STORED DATA:
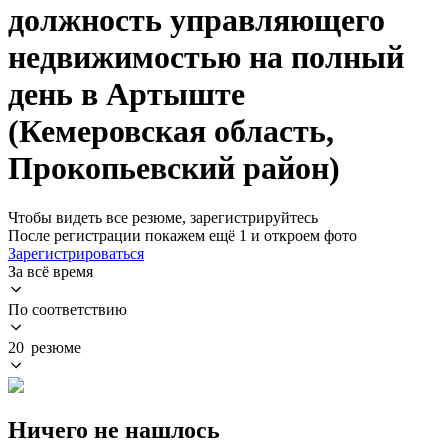
должность управляющего
недвижимостью на полный
день в Артыште
(Кемеровская область,
Прокопьевский район)
Чтобы видеть все резюме, зарегистрируйтесь
После регистрации покажем ещё 1 и откроем фото
Зарегистрироваться
За всё время
По соответствию
20 резюме
Ничего не нашлось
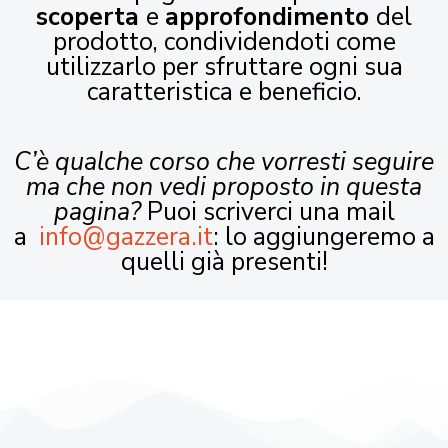
scoperta
e
approfondimento
del
prodotto, condividendoti come
utilizzarlo per sfruttare ogni sua
caratteristica e beneficio.
C’è qualche corso che vorresti seguire
ma che non vedi proposto in questa
pagina?
Puoi scriverci una mail
a
info@gazzera.it
: lo aggiungeremo a
quelli già presenti!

TRY IT:
Reproduce every line of text in the material above word for word, leaving the pictures out of your answer.

EXPECTED OUTPUT:
должность управляющего
недвижимостью на полный
день в Артыште
(Кемеровская область,
Прокопьевский район)
Чтобы видеть все резюме, зарегистрируйтесь
После регистрации покажем ещё 1 и откроем фото
Зарегистрироваться
За всё время
По соответствию
20 резюме
Ничего не нашлось
scoperta
e
approfondimento
del
prodotto, condividendoti come
utilizzarlo per sfruttare ogni sua
caratteristica e beneficio.
C’è qualche corso che vorresti seguire
ma che non vedi proposto in questa
pagina?
Puoi scriverci una mail
a
info@gazzera.it
: lo aggiungeremo a
quelli già presenti!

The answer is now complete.